Daily News Stuff August 28 2019

Let Dozing Bulls Lie Edition

Tech News

  • If you have an FX-series Bulldozer AMD will pay you up to $35.  (Tom's Hardware)

    This is in settlement of a suit regarding the description of these chips as "eight core" which they sort of were and sort of weren't.  The total amount of the settlement is $12.1 million which isn't going to bankrupt AMD or make anyone else rich.

  • Backpage was actively working with law enforcement to shut down sex trafficking when legislators and law enforcement went after them for promoting sex trafficking.  (TechDirt)

    Remember kids: Private business might be slimy, but prosecutors are slimy and have qualified immunity.

  • Duolingo will now teach you Latin, perfect your your trip to the 2nd century.  (Tech Crunch)

  • Google Hire?  More like Google Fire.  (ZDNet)

    Another service getting shut down with no replacement.

━━━━━━━━━━━━━━━━━━━━

§ PROBLEMS:
a. From the daily tech news post, copy the passage from "This is in settlement" up to and including "sex trafficking.  (TechDirt)".
b. List every news source cited in parentheses in the daily tech news post.
c. Extend the daily tech news post past its final sentence with further entries in the same style.

§ ENTRIES PROVIDED:
━━━━━━━━━━━━━━━━━━━━

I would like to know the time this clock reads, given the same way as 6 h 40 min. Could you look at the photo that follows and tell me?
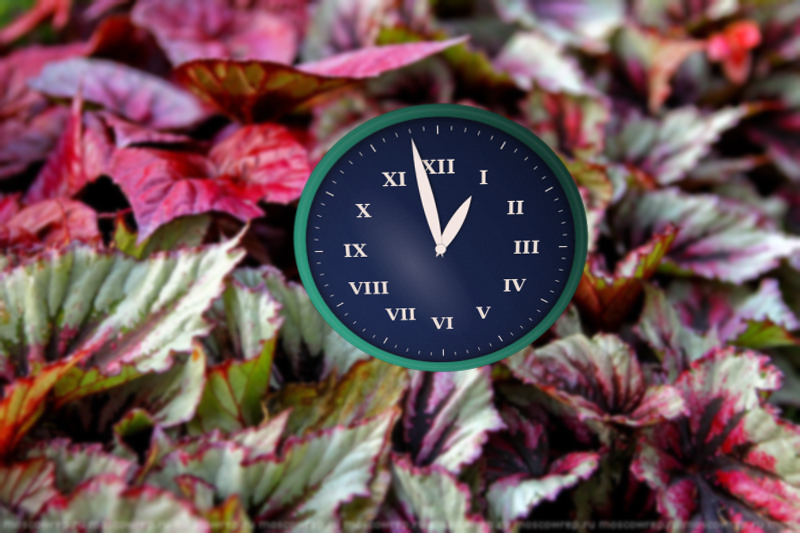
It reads 12 h 58 min
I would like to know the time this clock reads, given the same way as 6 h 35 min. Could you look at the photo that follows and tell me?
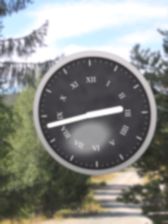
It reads 2 h 43 min
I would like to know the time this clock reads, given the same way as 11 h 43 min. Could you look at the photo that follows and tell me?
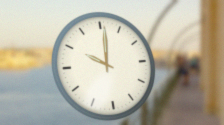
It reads 10 h 01 min
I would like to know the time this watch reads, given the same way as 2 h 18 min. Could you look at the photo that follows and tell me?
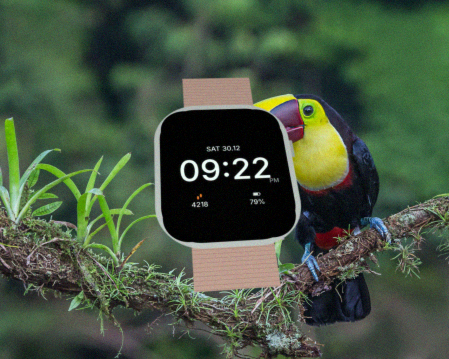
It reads 9 h 22 min
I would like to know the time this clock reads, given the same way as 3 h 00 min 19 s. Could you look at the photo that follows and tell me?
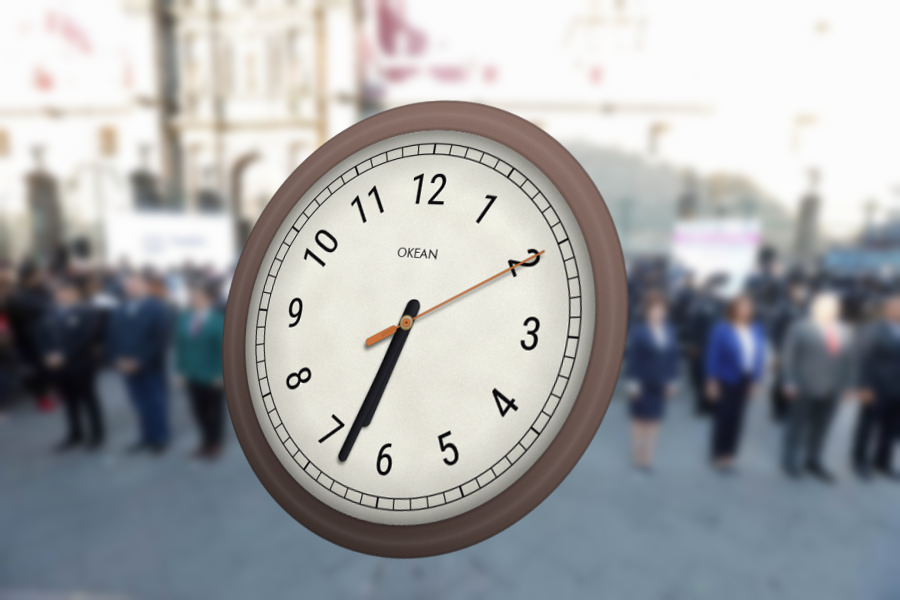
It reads 6 h 33 min 10 s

━━━━━━━━━━━━━━━━━━━━

§ RESULTS:
a.
This is in settlement of a suit regarding the description of these chips as "eight core" which they sort of were and sort of weren't.  The total amount of the settlement is $12.1 million which isn't going to bankrupt AMD or make anyone else rich.

  • Backpage was actively working with law enforcement to shut down sex trafficking when legislators and law enforcement went after them for promoting sex trafficking.  (TechDirt)

b.
Tom's Hardware
TechDirt
Tech Crunch
ZDNet

c.
    Google, you're bad at this.  Let small companies build these things, then buy them, then slowly squeeze the life out of them, like Computer Associates in the old days.

  • Bedbugs need not apply.  (Esquire)

    A tale of freedom of speech that - for a change - ends happily for everyone except the bedbug.

  • My brother was in Indonesia recently and mentioned something about this: Jakarta is sinking and Indonesia is going to build a new capital. (Ars Technica)

    Nothing to do with global warming; the earth under the city is compacting for a host of reasons and the city is sinking by as much as 16 centimetres per year - and it's accelerating.


Disclaimer: Not drowning, waving.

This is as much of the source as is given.